This flattering but perhaps incautious claim was made in the catalogue when the picture was exhibited at the Fine Art Society in 1901. It was a survey exhibition entitled The Watercolour-Colour Art of the Nineteenth Century by One Hundred Artists. Not surprisingly, such an important example of Walker's art was often requested for exhibitions at this date. In 1885, ten years after his premature death from consumption at the age of thirty-five, it appeared in a show of his watercolours at Robert Dunthorne's Rembrandt Gallery, and in 1891 it was included in one of the loan exhibitions organised in Whitechapel by Canon Samuel Barnett, the enterprising Warden of Toynbee Hall, for the benefit of the poverty-stricken East End. A few months later again it was among a group of Walker's watercolours that the Royal Academy showed in a winter exhibition to help illustrate 'the progress of the art of watercolour in England'. For this exhibition, in which Wayfarers (lot. 14) was also included, the picture was mysteriously re-named The Vale of Rest, presumably by some absent-minded cataloguer who was thinking of Millais' well-known picture of this title (Tate Gallery). As we have seen, he was not the first to make this mistake. The critic who had reviewed the picture in the Times in 1873 had opted for a half-way solution, The Haven of Rest.

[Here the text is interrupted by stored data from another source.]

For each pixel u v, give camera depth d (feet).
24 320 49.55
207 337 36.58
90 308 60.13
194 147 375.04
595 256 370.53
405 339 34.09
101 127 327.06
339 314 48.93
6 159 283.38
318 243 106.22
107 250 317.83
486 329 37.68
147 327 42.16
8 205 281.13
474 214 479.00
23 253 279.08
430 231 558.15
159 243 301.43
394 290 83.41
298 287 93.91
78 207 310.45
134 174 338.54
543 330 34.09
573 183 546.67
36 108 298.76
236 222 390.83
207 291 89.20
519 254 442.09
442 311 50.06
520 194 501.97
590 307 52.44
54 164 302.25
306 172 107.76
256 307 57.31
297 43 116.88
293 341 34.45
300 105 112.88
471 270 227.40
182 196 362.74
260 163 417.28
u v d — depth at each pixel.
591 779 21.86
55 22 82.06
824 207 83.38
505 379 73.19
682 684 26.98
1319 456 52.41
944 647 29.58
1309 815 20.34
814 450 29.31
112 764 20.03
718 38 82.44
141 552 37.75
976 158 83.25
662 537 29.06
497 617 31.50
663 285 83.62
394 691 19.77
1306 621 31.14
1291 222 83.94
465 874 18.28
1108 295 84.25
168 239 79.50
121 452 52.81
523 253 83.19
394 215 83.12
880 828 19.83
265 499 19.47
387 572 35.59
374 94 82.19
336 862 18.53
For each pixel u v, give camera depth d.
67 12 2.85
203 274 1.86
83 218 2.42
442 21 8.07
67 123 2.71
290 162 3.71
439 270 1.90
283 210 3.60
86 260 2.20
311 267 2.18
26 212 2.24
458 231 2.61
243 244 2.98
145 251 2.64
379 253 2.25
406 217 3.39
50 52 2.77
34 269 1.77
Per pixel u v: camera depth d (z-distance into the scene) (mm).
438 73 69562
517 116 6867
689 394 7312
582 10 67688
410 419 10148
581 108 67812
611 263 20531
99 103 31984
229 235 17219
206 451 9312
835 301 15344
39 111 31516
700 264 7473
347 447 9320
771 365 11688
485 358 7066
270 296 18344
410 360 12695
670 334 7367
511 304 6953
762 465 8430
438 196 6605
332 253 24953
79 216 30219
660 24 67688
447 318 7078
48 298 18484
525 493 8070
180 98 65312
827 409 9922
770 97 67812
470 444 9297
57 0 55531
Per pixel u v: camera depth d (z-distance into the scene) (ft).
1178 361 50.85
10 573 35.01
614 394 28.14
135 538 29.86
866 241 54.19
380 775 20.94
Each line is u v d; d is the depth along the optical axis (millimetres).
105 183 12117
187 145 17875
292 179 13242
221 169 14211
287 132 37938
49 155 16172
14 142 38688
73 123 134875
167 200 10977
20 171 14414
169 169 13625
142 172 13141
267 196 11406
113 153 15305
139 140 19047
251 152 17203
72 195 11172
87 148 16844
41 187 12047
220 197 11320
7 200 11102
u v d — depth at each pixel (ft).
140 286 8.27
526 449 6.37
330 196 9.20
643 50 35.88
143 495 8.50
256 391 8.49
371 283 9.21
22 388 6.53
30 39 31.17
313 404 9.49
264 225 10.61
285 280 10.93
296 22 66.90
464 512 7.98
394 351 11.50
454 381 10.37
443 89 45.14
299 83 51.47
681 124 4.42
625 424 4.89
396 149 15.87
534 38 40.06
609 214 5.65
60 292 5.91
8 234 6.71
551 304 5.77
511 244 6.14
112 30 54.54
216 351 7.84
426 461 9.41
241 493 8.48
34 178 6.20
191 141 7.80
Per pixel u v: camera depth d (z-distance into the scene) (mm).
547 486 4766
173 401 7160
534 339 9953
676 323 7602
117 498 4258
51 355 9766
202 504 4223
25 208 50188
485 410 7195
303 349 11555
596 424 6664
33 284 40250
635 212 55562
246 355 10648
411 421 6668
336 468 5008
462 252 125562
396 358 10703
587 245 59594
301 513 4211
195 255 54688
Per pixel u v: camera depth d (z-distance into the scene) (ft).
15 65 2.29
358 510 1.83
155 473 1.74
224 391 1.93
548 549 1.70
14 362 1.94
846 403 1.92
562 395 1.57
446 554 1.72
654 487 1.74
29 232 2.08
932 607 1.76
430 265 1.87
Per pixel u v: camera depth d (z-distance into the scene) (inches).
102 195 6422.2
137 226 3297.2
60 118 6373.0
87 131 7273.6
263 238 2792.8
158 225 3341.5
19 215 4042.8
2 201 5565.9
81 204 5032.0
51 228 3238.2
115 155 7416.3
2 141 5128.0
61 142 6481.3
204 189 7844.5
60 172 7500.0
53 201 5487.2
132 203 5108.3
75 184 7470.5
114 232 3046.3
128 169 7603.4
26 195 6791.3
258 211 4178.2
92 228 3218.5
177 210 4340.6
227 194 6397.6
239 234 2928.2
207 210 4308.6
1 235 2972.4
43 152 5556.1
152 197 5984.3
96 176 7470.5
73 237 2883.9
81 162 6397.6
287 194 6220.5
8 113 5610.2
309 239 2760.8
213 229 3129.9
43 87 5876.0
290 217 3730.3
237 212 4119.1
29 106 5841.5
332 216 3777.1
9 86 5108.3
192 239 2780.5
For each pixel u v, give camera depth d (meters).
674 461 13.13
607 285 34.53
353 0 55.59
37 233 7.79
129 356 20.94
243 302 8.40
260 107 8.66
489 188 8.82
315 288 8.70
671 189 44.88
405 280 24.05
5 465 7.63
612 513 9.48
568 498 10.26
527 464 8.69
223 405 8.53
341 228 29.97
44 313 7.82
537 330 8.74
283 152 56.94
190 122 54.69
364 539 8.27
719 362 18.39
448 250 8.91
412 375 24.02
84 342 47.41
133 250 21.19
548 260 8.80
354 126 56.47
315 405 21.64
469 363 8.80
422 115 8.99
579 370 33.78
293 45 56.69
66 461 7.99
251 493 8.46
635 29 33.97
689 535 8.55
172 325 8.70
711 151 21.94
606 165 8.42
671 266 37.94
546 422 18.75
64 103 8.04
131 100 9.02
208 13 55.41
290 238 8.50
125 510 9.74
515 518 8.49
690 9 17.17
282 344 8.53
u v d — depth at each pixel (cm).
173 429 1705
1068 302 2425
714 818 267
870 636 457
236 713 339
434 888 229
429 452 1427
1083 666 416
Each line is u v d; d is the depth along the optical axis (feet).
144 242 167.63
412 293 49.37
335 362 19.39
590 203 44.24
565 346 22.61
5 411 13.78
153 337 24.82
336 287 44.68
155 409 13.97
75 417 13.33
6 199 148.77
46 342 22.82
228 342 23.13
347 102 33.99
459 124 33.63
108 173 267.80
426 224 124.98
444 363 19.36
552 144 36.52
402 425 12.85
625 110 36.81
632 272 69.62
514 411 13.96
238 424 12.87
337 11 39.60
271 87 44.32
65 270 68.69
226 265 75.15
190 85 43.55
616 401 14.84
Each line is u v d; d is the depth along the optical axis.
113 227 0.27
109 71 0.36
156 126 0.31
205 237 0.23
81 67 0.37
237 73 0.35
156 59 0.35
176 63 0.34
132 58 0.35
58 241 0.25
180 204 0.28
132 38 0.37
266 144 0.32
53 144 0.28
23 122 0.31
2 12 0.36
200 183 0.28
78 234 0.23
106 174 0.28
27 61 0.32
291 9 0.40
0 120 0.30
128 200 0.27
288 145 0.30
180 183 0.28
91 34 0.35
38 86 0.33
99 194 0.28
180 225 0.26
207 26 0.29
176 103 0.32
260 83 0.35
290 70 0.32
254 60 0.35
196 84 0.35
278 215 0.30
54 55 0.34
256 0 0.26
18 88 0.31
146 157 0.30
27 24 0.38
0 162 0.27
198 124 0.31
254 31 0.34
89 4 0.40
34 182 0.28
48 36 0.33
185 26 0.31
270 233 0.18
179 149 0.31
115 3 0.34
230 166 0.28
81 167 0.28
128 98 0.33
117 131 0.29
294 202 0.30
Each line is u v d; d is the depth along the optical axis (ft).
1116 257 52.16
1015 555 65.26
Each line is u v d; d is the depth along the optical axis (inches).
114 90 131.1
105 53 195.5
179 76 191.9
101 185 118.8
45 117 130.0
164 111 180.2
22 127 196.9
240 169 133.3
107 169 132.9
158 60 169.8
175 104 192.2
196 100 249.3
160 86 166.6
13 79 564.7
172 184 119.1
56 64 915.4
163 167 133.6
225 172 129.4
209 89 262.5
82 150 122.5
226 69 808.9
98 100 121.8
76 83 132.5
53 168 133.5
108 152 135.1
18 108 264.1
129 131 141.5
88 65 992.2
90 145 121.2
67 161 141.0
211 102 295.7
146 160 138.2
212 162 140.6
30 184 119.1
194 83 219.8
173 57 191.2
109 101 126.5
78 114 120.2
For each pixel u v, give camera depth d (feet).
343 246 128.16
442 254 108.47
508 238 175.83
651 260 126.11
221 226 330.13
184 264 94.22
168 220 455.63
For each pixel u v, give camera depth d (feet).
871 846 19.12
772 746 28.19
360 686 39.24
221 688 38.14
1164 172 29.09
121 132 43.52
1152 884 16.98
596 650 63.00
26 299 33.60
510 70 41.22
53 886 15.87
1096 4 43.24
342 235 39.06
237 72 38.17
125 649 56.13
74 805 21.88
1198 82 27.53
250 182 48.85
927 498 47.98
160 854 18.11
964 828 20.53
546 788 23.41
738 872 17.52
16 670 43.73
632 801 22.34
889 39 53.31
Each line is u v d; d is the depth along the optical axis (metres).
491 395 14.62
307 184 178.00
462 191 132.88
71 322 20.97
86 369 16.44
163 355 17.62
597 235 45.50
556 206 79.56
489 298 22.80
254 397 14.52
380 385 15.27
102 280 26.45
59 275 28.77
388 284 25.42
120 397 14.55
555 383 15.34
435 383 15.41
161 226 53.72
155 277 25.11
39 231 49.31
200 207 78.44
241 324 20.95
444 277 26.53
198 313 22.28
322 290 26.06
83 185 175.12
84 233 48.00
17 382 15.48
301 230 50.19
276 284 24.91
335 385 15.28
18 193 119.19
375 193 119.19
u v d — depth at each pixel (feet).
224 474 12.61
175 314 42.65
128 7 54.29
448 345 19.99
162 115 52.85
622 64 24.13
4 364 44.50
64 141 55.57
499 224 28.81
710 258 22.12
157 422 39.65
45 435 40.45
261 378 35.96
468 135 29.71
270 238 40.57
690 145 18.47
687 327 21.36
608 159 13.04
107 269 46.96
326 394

The generous lender to all these exhibitions was Humphrey Roberts, a figure of whom at present we know all too little. The fact that he was lending to exhibitions at Whitechapel and the Royal Academy suggests that he was well known to the art establishment, but research has yet to show what else he actually owned, apart from two Rossettis (Surtees 100, 169).
Our ignorance with regard to Roberts is due partly to the fact that he seems to have had no sale. However, our watercolour must have changed hands within a few years of its appearance at the Fine Art Society since by March 1908 it was being sold at Christie's as part of the collection of R. E. Tatham. Now deceased, Tatham had had a fine collection of British paintings and watercolours at his house in York Street, Marylebone. The forty-seven lots also included examples of Turner, Cox, Millais, Rossetti, Burne-Jones, Alma-Tadema and many others. There were five works by Fred Walker, four watercolours, including The Harbour of Refuge, and one important oil, The Old Gate of 1869 (Tate Gallery).
Studies for The Harbour of Refuge are in the Tate Gallery (2762) and the Lady Lever Art Gallery, Port Sunlight (Tatlock 4648). They may well be identifiable with the preliminary watercolour illustrated by Marks or two other studies that are mentioned by Phillips.